HC Deb 28 November 1958 vol 596 cc797-9

Order for Second Reading read.

3.54 p.m.

Sir James Duncan (South Angus)

I beg to move, That the Bill be now read a Second time.

There are six minutes left, and I should like to back my luck, for the first time since 1931, by explaining this Bill to the House and asking for a unanimous Second Reading. It is a small Bill, but it would remedy an injustice to the seine net inshore fishermen which has existed since 1895. I think everyone here will agree that it is time this anomaly was put right.

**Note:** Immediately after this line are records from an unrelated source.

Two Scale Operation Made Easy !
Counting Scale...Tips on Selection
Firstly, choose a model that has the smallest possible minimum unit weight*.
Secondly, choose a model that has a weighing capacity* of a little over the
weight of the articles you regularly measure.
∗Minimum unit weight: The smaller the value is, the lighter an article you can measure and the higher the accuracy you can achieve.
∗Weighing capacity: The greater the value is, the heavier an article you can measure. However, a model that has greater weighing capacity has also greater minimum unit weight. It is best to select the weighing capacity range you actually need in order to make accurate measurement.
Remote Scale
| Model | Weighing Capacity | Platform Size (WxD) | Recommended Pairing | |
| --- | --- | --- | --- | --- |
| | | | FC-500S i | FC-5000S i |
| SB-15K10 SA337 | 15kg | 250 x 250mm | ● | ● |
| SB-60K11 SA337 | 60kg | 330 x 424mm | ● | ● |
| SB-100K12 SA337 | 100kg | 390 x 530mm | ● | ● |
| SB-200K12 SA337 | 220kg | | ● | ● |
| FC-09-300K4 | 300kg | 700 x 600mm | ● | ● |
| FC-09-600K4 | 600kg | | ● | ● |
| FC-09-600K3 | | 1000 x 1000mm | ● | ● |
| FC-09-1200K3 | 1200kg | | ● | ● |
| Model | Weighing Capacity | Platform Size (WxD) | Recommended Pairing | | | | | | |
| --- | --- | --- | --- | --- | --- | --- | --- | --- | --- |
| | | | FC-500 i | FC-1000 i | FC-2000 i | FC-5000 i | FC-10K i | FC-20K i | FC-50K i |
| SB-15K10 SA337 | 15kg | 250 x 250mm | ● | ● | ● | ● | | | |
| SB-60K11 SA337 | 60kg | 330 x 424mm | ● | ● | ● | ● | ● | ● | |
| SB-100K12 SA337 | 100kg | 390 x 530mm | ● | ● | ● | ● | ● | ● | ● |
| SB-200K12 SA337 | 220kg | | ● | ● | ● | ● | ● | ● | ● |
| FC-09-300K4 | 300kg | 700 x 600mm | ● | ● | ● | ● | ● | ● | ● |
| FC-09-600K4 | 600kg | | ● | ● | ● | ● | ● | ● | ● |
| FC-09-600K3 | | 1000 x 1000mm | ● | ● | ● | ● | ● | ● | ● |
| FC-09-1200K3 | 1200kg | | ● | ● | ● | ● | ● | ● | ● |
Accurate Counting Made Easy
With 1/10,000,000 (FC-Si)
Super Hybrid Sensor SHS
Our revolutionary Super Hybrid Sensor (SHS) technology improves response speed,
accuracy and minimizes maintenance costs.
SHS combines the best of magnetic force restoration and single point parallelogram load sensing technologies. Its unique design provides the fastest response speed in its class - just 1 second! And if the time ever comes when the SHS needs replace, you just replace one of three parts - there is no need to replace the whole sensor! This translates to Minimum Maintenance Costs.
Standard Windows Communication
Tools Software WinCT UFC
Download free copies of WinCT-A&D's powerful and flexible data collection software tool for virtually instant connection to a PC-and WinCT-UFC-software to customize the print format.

Under the Illegal Trawling (Scotland) Act, 1934, if a trawler is seized or held up for illegal fishing the sea fishery officer, for the purposes of trial, takes the gear. The gear is then stored and used as an exhibit in the trial. If there is no conviction, compensation under the 1934 Act is available to the trawler owner for any damage that has occurred to the gear, the nets, ropes and so on, during the period that these items of gear have been under the control of the sea fishery officer. By a curious error of the law in the last century, however, that does not apply to the seine netter. The seine netter is probably the skipper of a small inshore boat fishing round our coasts. The object of the Bill is to remedy that injustice.

The number of cases involved is likely to be very small, but this is a real feeling of injustice to the inshore fishermen of Scotland. My noble Friend the Member for Aberdeen, South (Lady Tweedsmuir) and the hon. and learned Member for Aberdeen, North (Mr. Hector Hughes), for instance, asked Questions about this subject on 19th November, 1957. This change has been asked for by the Aberdeen Fish Producers' Association, the organisation of the inshore fishermen, for many years.

The number of cases varies from year to year. In 1951, for instance, there were 25 prosecutions, and, therefore, seizure of gear, and 14 convictions. In nine cases, claims for compensation could have been made had the law been different. In 1957, the cases were fairly few. They vary from year to year but the average is probably two or three. They are, nevertheless, an injustice to the inshore fishermen as compared with the trawl fishermen.

In the hope that my hon. Friend the Joint Under-Secretary will give the Bill his blessing, I now ask the House to give it a Second Reading.

3.57 p.m.

The Joint Under-Secretary of State for Scotland (Mr. J. Nixon Browne)

The Government fully support this Bill and I congratulate my hon. Friend the Member for South Angus (Sir J. Duncan) on his success in the Ballot after so many years of trying and the use that he has made of it to introduce the Bill. My right hon. Friend the Secretary of State would be glad to see the removal of the anomaly with which this Bill deals.

It may strike the House as curious that we are considering today a Bill which applies the compensation provisions of an Act passed in 1895 to offences under a byelaw made in 1898. Hon. Members may justifiably wonder why the point has not been attended to before. The reason is neither that Scottish fishermen have become less law-abiding than of old nor that the commanders of my right hon. Friend's fishery cruisers are enforcing the law more vigorously than hitherto. Indeed, I understand that so far there has not been, on average, more than one case a year in which the compensation for which the Bill provides could be claimed. It may be that the steady increase in the number of boats fishing with the Seine net is part of the reason for the growing demand for the Bill.

Question put and agreed to.

Bill accordingly read a Second time.

Bill committed to a Standing Committee pursuant to Standing Order No. 38 (Committal of Bills).